Here is a simple situation.

Suppose that none of the existing files in the current directory were touched for at least 24 hours. Anything that was modified in the last 24 hours is therefore junk from the zipfile.

$ find . -mtime -1 -print0 | xargs -0 rm

This will find some directories too, but rm will leave them alone. They can be dealt with in a second pass:

$ find . -mtime 1 -type d -print 0 | xargs -0 rmdir

Any directories which were recently modified were modified by the zip. If rmdir successfully removes them, that means they are empty. Empty directories that were touched by zip were probably created by it: i.e. came from the archive. We can't be 100% sure. It's possible that the unzip job put some files into an existing directory which was empty.

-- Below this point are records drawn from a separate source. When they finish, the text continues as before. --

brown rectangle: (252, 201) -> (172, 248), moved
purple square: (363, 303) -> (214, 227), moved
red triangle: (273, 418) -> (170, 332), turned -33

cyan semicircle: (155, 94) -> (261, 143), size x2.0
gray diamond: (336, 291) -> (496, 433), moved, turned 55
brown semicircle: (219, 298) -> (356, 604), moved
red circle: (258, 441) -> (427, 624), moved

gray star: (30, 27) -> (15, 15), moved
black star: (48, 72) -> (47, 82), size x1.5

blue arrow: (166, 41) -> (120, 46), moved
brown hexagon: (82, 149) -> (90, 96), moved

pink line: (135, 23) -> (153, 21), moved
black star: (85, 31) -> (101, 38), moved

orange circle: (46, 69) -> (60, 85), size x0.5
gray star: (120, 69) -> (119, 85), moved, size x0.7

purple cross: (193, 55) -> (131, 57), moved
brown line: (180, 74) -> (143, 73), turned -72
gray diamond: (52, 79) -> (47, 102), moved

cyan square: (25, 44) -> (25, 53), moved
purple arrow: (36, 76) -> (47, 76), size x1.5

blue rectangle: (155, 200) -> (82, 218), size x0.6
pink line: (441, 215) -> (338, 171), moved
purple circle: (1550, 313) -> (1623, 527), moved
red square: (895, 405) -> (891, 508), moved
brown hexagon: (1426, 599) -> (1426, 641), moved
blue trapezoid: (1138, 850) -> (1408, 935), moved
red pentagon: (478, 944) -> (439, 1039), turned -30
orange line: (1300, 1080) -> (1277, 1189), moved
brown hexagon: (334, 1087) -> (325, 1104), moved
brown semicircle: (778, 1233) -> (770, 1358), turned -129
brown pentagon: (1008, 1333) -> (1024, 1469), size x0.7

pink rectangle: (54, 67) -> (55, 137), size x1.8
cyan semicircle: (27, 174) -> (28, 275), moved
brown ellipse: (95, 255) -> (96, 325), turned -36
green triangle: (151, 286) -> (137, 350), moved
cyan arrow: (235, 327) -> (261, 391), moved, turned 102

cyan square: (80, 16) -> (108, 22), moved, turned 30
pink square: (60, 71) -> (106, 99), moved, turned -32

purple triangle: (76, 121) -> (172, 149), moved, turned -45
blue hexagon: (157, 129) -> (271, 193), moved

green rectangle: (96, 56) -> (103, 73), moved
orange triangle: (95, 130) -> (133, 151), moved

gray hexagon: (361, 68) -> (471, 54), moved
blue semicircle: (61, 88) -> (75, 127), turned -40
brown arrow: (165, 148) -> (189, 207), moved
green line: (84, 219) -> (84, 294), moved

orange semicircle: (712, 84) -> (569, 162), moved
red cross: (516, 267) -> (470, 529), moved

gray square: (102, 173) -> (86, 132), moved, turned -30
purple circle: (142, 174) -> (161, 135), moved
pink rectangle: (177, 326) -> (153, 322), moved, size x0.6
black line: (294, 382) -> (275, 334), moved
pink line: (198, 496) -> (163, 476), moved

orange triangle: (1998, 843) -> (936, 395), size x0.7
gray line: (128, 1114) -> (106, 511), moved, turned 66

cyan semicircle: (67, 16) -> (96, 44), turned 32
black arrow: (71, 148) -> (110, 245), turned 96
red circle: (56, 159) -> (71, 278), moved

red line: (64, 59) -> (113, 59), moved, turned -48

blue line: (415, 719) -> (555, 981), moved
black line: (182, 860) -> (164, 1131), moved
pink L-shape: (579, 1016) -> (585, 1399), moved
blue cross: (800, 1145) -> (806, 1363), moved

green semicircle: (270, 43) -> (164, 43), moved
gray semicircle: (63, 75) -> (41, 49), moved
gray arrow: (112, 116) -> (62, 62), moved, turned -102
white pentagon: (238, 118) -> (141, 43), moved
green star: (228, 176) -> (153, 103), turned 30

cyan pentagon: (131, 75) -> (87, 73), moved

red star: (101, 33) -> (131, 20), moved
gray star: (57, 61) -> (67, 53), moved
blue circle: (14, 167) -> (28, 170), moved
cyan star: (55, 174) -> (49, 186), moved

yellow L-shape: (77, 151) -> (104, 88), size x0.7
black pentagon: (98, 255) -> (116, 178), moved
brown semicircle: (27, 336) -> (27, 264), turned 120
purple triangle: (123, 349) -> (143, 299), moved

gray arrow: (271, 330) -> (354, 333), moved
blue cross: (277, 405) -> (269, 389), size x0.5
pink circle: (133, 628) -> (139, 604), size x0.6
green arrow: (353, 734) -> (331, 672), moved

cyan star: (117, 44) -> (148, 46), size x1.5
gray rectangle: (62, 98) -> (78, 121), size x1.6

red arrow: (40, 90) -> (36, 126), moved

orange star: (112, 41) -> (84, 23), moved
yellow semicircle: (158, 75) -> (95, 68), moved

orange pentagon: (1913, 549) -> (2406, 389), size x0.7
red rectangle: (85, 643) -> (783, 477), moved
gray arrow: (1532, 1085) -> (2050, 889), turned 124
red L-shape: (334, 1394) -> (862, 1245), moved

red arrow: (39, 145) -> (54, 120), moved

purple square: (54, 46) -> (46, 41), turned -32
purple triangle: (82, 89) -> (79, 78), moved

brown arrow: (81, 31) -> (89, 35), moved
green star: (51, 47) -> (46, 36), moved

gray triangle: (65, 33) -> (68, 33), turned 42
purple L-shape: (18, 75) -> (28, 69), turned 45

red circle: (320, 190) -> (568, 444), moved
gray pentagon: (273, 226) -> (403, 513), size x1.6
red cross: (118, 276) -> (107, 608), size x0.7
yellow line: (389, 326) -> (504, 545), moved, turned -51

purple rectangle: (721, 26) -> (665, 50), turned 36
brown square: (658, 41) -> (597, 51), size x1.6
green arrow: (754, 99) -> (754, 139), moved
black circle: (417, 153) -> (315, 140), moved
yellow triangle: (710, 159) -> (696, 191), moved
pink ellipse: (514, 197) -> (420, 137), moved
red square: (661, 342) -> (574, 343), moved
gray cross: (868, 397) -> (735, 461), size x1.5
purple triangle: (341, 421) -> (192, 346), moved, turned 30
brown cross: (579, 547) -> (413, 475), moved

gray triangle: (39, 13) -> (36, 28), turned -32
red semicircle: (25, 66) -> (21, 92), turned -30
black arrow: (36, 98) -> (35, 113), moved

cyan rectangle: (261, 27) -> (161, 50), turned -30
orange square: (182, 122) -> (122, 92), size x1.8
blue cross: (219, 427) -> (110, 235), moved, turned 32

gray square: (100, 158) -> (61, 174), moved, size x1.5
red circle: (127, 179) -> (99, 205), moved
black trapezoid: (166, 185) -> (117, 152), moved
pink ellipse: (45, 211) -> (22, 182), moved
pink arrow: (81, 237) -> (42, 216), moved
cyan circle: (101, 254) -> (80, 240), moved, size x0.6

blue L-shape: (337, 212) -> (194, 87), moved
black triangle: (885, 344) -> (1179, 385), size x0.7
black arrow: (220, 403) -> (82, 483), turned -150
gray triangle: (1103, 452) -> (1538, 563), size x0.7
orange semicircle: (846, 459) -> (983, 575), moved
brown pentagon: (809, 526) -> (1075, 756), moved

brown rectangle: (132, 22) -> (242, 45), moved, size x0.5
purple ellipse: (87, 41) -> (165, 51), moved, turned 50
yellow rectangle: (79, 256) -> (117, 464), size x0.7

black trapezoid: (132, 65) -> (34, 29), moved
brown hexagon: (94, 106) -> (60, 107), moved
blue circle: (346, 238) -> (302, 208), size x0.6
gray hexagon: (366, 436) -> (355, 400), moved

If find's 24 hour granularity isn't good enough for the job, because files in the tree were modified too recently, then I'd next consider something simple: suppose that the unzip job did not put anything into existing subdirectories. That is to say, everything that was unzipped is either a file at the top level, or a new subdirectory which was not there before, which therefore contains nothing but material from the zip. Then:

# list directory in descending order of modification time
$ ls -1t > filelist  # descending order of modification time

Now we open filelist in a text editor, and determine the first entry in the list which did not come from the zip. We delete that entry and everything else after it. What remains are the files and directories which came from the zip. First we visually inspect for issues like spaces in the names, and occurrences of quotes that need to be escaped. We can then add quotes around everything, if necessary: The following assumes you use Vim:

:%s/.*/"&"/

Then join it all into a big line:

:%j

Now insert rm -rf in front of it:

Irm - rf<ESC>

Run the line under the cursor as a shell command:

!!sh<Enter>

Definitely, I would not automate the steps of this task, due to the risk of erasing files which were already there, or screwing up due to file name issues.

If you're going to go the obvious route of obtaining a list of the paths in the zip, then capture it to a file, look over it very carefully and transform it to a removal after doing any necessary editing.